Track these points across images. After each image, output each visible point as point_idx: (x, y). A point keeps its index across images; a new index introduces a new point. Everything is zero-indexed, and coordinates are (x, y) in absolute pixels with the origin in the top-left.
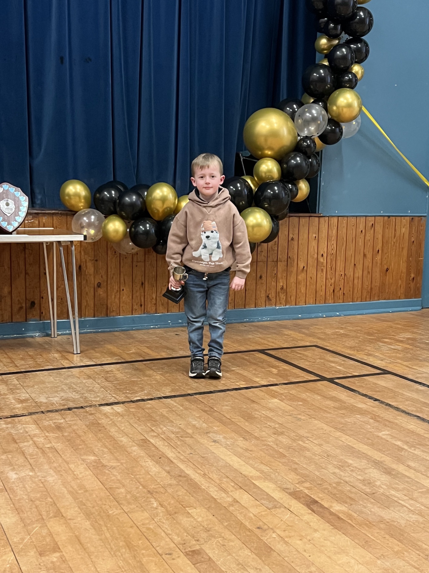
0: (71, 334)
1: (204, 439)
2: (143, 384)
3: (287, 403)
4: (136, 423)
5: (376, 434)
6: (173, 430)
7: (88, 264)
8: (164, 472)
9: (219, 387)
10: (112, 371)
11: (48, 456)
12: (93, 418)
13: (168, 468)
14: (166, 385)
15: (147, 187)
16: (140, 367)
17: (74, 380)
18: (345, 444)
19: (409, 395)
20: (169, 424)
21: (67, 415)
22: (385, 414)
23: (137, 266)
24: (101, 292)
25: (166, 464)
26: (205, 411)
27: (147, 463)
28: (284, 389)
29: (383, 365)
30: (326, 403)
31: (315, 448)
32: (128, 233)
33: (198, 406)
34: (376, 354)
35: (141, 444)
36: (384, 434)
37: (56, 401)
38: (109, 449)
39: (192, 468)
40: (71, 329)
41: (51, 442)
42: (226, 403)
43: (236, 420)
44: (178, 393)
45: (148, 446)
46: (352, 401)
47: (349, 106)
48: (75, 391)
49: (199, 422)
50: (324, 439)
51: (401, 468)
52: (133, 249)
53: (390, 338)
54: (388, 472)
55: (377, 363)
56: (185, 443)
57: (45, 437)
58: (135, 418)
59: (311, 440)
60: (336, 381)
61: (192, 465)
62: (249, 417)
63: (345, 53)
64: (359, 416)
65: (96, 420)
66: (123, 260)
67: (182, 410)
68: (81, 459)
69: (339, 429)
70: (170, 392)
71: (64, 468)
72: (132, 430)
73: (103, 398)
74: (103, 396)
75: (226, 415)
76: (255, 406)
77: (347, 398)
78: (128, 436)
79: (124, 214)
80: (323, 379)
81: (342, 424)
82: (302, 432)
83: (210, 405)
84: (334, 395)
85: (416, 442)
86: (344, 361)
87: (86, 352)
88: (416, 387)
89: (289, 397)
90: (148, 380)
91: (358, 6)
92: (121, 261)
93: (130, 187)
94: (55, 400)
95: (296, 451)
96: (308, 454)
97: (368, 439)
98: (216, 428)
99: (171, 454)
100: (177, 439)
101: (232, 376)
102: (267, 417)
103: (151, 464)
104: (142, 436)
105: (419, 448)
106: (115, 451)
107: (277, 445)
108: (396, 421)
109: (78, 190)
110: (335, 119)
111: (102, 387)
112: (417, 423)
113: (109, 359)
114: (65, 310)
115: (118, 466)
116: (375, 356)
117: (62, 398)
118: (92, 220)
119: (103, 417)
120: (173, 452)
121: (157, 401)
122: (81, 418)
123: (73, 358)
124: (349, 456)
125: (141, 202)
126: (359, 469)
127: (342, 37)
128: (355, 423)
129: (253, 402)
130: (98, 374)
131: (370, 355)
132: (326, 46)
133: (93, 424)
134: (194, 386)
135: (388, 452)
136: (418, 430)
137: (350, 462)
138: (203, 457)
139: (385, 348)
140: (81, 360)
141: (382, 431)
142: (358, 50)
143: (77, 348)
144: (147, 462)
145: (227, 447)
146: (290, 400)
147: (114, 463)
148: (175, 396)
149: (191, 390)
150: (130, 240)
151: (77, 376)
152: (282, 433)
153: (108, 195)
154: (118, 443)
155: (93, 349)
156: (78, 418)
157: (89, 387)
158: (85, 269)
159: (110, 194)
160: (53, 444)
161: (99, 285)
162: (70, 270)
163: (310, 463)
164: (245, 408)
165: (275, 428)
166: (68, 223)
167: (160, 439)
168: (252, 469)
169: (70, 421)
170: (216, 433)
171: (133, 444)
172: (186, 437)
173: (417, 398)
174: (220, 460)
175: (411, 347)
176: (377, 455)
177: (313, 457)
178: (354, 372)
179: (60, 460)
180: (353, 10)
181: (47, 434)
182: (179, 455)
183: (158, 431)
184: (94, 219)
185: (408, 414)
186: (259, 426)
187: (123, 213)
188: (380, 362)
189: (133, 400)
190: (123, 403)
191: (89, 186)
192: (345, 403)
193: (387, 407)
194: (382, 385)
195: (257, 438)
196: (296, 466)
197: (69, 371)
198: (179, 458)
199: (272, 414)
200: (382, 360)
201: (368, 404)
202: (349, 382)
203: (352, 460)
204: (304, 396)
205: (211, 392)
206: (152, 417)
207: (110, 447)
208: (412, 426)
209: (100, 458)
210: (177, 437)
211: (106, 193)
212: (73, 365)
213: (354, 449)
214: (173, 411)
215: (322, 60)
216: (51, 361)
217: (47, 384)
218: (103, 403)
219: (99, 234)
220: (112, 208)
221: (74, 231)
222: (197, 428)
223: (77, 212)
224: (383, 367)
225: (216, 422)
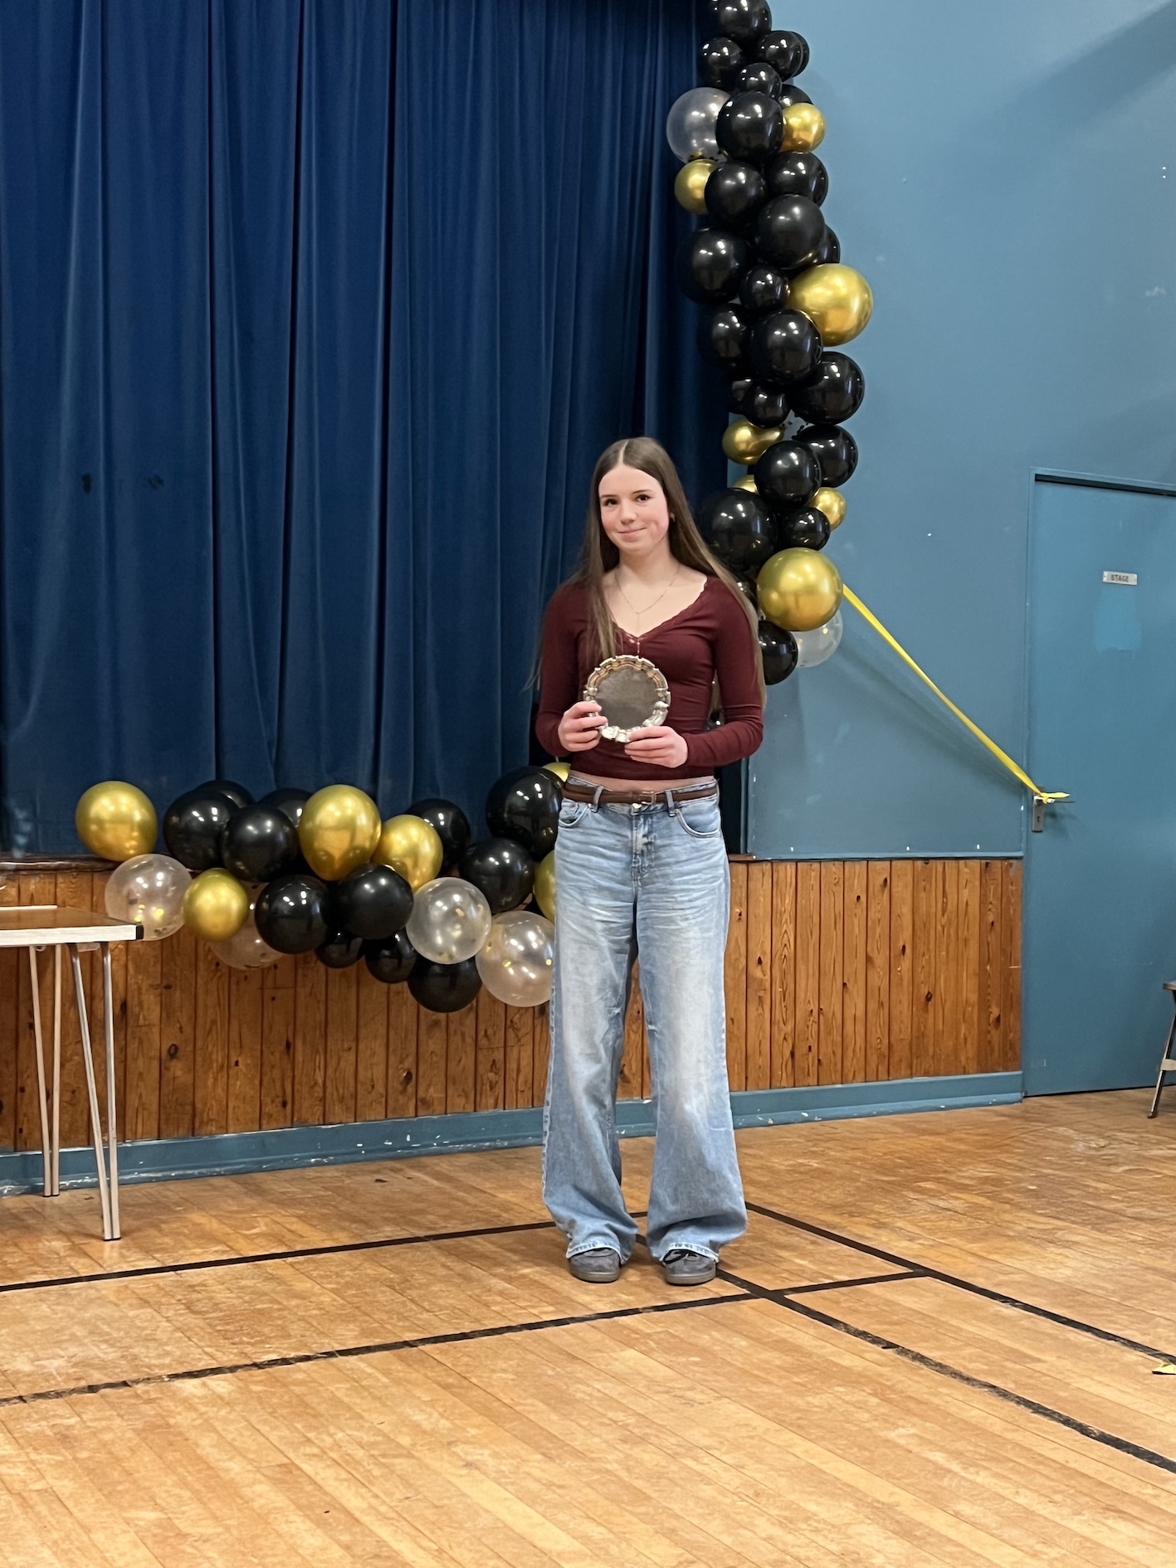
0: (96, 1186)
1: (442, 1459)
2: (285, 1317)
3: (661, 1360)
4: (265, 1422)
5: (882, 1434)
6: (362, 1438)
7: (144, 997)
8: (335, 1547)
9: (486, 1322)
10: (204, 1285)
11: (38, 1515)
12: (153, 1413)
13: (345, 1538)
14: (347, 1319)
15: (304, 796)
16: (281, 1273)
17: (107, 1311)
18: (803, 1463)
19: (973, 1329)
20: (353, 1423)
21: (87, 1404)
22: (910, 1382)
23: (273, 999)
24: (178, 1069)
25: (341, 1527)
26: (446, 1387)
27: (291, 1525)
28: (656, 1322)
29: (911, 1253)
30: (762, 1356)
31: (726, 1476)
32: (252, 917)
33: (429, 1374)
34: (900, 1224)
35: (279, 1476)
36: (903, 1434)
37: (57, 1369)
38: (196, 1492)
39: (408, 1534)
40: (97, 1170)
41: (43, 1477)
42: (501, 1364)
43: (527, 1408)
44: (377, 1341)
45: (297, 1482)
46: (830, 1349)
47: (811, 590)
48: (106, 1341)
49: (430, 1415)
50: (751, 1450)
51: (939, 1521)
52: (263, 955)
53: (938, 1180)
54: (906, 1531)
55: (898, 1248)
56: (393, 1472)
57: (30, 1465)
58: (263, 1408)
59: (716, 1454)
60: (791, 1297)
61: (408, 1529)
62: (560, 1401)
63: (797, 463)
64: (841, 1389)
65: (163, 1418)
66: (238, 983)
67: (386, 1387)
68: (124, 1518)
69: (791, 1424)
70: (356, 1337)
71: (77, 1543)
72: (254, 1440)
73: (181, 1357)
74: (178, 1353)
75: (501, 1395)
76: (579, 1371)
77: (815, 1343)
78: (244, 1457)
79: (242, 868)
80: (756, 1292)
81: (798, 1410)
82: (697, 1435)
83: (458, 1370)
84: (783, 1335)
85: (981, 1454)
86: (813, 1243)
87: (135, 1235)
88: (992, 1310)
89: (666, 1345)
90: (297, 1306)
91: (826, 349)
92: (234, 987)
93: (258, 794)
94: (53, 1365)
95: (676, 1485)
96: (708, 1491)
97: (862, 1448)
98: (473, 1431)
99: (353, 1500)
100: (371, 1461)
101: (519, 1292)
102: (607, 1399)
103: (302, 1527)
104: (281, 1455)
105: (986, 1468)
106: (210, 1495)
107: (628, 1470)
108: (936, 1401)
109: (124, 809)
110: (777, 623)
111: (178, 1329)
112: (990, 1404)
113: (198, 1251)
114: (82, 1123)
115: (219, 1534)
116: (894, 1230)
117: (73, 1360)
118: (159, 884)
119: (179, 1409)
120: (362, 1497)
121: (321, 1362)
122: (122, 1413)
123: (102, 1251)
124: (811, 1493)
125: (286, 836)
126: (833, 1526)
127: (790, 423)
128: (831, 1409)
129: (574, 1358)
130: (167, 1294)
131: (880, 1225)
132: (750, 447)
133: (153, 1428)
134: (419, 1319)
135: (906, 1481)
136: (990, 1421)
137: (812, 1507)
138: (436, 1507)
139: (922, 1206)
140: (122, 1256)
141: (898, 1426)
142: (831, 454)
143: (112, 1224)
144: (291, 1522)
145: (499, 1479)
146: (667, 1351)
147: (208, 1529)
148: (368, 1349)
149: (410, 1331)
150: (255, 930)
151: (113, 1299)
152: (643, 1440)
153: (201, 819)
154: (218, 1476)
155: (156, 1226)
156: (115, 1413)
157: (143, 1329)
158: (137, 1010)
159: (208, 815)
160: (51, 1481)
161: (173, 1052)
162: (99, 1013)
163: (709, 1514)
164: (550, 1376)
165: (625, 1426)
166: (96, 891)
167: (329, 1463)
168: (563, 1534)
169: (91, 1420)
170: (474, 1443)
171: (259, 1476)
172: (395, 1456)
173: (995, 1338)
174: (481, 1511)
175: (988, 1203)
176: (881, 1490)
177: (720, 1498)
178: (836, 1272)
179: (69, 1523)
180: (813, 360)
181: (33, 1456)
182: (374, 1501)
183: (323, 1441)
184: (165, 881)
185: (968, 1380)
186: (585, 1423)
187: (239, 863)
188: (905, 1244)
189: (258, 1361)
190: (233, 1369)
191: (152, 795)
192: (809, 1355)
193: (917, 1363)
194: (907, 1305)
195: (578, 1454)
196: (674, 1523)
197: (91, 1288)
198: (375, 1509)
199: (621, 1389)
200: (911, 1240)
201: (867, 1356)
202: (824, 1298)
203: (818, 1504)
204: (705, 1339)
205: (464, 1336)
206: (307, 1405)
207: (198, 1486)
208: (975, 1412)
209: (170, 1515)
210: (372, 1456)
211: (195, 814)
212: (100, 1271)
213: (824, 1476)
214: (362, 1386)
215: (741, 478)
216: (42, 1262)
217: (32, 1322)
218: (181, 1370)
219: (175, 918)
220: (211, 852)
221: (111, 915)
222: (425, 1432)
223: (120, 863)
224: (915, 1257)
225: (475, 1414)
--
● **Cosa produrre**:
Riporta testualmente i record dall'inizio fino alla riga con "47: (349, 106)", inclusa. Lascia fuori le immagini dalla risposta.

● **Soluzione svolta**:
Track these points across images. After each image, output each visible point as point_idx: (x, y). A point keeps its index across images; a new index introduces a new point. Everything is zero-indexed, and coordinates are (x, y) in absolute pixels with the origin in the top-left.
0: (71, 334)
1: (204, 439)
2: (143, 384)
3: (287, 403)
4: (136, 423)
5: (376, 434)
6: (173, 430)
7: (88, 264)
8: (164, 472)
9: (219, 387)
10: (112, 371)
11: (48, 456)
12: (93, 418)
13: (168, 468)
14: (166, 385)
15: (147, 187)
16: (140, 367)
17: (74, 380)
18: (345, 444)
19: (409, 395)
20: (169, 424)
21: (67, 415)
22: (385, 414)
23: (137, 266)
24: (101, 292)
25: (166, 464)
26: (205, 411)
27: (147, 463)
28: (284, 389)
29: (383, 365)
30: (326, 403)
31: (315, 448)
32: (128, 233)
33: (198, 406)
34: (376, 354)
35: (141, 444)
36: (384, 434)
37: (56, 401)
38: (109, 449)
39: (192, 468)
40: (71, 329)
41: (51, 442)
42: (226, 403)
43: (236, 420)
44: (178, 393)
45: (148, 446)
46: (352, 401)
47: (349, 106)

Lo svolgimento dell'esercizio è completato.